::: STORED DATA

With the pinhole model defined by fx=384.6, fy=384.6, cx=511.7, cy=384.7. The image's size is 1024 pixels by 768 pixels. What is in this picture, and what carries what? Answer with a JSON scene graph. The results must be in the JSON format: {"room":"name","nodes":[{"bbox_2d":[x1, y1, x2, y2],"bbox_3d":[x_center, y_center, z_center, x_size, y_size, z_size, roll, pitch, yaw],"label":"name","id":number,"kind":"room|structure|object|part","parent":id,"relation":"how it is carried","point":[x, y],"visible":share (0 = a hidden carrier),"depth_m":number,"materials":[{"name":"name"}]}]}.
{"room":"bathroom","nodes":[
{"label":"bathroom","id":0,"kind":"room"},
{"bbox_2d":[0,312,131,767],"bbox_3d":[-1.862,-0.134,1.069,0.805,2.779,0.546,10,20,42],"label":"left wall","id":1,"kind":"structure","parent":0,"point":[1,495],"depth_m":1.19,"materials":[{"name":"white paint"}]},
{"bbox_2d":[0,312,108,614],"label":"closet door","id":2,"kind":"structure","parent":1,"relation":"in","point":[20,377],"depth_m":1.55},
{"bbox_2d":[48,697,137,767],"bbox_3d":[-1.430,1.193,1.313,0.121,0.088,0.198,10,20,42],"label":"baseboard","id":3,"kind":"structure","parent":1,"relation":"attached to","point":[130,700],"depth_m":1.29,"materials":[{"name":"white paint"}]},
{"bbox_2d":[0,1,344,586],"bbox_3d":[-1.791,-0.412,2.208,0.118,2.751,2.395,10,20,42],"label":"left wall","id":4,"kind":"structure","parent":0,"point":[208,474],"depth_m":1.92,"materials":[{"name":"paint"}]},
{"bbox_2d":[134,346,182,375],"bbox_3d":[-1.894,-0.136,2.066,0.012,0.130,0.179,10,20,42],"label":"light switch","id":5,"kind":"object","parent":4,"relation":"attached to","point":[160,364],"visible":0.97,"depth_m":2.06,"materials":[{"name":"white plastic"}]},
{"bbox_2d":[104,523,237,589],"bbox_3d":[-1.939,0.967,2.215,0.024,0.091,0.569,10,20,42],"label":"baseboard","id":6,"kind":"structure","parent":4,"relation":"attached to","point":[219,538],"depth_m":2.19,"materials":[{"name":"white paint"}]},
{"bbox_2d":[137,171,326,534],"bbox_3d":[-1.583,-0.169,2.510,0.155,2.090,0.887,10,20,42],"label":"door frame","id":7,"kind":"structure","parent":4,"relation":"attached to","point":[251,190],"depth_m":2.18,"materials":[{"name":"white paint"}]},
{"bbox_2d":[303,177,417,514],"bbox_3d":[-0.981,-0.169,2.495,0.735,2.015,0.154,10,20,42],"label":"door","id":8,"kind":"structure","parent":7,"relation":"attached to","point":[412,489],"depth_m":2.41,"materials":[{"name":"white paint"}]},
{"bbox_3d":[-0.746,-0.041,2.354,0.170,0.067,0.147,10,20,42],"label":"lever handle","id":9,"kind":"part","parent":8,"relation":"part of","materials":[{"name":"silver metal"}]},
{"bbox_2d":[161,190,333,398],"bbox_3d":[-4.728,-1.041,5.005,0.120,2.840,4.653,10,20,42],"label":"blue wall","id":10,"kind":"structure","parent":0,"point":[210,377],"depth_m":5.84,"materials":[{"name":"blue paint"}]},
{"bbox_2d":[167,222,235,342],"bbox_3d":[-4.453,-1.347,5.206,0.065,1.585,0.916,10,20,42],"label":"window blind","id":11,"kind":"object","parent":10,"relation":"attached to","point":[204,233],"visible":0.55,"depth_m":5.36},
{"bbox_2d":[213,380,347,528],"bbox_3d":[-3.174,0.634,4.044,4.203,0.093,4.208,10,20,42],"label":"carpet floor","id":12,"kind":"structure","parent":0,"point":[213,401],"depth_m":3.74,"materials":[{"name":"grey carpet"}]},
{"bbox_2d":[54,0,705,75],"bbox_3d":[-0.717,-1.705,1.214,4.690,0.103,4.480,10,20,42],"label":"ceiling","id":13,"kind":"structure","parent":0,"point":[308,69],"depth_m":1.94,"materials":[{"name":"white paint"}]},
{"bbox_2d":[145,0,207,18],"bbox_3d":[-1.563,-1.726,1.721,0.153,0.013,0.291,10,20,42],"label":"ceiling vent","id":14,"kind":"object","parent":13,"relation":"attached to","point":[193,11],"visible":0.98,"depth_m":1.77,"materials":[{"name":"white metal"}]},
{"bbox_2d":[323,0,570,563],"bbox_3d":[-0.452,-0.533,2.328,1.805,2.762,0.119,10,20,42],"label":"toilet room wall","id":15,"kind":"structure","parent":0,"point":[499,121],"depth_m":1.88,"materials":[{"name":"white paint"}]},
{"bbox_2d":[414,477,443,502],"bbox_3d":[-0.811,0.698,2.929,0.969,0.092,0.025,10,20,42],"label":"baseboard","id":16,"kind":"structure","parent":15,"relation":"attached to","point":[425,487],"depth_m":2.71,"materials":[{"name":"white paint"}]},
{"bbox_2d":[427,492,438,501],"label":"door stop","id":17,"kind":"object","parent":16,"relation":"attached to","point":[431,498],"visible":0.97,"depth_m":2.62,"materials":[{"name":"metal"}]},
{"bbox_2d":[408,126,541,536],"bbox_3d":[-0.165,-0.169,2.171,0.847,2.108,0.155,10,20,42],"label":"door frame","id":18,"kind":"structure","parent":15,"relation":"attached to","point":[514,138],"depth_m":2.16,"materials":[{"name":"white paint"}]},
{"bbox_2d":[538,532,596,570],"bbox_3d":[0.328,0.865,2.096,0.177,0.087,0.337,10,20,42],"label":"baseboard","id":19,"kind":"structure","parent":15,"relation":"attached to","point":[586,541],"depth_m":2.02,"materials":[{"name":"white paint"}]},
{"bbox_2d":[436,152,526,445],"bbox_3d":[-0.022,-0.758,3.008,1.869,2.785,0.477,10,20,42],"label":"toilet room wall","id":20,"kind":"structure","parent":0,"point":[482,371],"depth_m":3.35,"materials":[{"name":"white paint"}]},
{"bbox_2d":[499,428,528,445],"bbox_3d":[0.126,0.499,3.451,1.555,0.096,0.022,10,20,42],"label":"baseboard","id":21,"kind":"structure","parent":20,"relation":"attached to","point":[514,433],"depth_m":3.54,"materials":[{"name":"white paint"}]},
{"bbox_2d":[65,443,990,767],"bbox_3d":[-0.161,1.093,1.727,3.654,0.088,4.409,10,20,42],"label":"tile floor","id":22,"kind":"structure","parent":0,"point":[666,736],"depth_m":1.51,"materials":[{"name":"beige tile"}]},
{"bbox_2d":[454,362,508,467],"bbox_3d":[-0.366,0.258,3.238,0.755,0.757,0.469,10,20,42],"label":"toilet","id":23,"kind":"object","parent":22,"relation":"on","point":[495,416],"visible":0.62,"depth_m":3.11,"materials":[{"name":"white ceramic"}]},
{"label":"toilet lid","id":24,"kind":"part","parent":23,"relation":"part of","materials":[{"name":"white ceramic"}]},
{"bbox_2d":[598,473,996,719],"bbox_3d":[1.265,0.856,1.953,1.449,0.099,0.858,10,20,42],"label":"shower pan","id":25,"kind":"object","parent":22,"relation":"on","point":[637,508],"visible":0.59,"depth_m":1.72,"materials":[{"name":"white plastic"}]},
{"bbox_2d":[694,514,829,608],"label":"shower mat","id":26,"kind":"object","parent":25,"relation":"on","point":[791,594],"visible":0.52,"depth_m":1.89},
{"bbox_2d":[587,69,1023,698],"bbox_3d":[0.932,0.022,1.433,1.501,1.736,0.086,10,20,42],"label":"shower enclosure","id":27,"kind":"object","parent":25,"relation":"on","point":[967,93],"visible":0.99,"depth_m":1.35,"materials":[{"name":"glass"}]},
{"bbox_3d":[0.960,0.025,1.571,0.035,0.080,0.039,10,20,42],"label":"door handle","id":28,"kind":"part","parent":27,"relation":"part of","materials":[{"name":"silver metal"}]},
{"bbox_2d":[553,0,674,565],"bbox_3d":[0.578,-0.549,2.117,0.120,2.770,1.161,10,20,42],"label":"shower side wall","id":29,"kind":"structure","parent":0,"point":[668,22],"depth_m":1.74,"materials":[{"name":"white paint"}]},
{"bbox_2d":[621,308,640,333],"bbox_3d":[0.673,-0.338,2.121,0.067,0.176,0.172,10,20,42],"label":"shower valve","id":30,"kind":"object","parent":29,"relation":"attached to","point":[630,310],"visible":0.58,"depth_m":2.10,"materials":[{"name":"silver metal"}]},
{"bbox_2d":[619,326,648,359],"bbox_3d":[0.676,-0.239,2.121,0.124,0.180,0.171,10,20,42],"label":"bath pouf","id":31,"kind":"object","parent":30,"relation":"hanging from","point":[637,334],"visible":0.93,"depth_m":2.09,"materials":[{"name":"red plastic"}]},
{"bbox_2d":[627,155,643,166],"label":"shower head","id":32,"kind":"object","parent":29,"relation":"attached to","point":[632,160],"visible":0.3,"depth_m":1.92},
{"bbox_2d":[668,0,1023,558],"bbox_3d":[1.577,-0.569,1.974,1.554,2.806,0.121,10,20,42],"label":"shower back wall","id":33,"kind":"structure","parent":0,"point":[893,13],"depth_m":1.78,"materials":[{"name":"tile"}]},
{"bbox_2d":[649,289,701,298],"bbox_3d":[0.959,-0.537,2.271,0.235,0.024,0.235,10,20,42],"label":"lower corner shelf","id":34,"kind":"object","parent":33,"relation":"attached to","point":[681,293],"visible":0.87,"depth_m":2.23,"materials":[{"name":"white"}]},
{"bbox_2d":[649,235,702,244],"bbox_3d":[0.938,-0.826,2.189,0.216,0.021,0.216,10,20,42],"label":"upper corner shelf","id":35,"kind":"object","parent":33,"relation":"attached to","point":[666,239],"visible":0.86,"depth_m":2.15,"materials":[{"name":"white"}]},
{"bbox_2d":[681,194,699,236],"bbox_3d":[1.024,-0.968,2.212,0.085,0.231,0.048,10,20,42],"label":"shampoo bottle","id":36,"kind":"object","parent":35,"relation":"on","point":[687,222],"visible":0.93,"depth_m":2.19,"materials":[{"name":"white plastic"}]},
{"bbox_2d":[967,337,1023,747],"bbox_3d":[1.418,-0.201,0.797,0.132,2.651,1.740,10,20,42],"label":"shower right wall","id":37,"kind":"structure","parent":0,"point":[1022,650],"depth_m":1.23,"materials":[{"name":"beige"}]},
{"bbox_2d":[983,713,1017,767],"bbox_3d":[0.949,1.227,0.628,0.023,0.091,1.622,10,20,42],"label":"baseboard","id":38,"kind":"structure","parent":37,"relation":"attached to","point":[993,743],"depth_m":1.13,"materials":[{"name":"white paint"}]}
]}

::::::

■ TASK STATEMENT ■
Your task is to copy each line of the data above that holds "baseboard".

■ EXERCISE ANSWER ■
{"bbox_2d":[48,697,137,767],"bbox_3d":[-1.430,1.193,1.313,0.121,0.088,0.198,10,20,42],"label":"baseboard","id":3,"kind":"structure","parent":1,"relation":"attached to","point":[130,700],"depth_m":1.29,"materials":[{"name":"white paint"}]},
{"bbox_2d":[104,523,237,589],"bbox_3d":[-1.939,0.967,2.215,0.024,0.091,0.569,10,20,42],"label":"baseboard","id":6,"kind":"structure","parent":4,"relation":"attached to","point":[219,538],"depth_m":2.19,"materials":[{"name":"white paint"}]},
{"bbox_2d":[414,477,443,502],"bbox_3d":[-0.811,0.698,2.929,0.969,0.092,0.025,10,20,42],"label":"baseboard","id":16,"kind":"structure","parent":15,"relation":"attached to","point":[425,487],"depth_m":2.71,"materials":[{"name":"white paint"}]},
{"bbox_2d":[538,532,596,570],"bbox_3d":[0.328,0.865,2.096,0.177,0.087,0.337,10,20,42],"label":"baseboard","id":19,"kind":"structure","parent":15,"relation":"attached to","point":[586,541],"depth_m":2.02,"materials":[{"name":"white paint"}]},
{"bbox_2d":[499,428,528,445],"bbox_3d":[0.126,0.499,3.451,1.555,0.096,0.022,10,20,42],"label":"baseboard","id":21,"kind":"structure","parent":20,"relation":"attached to","point":[514,433],"depth_m":3.54,"materials":[{"name":"white paint"}]},
{"bbox_2d":[983,713,1017,767],"bbox_3d":[0.949,1.227,0.628,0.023,0.091,1.622,10,20,42],"label":"baseboard","id":38,"kind":"structure","parent":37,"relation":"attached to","point":[993,743],"depth_m":1.13,"materials":[{"name":"white paint"}]}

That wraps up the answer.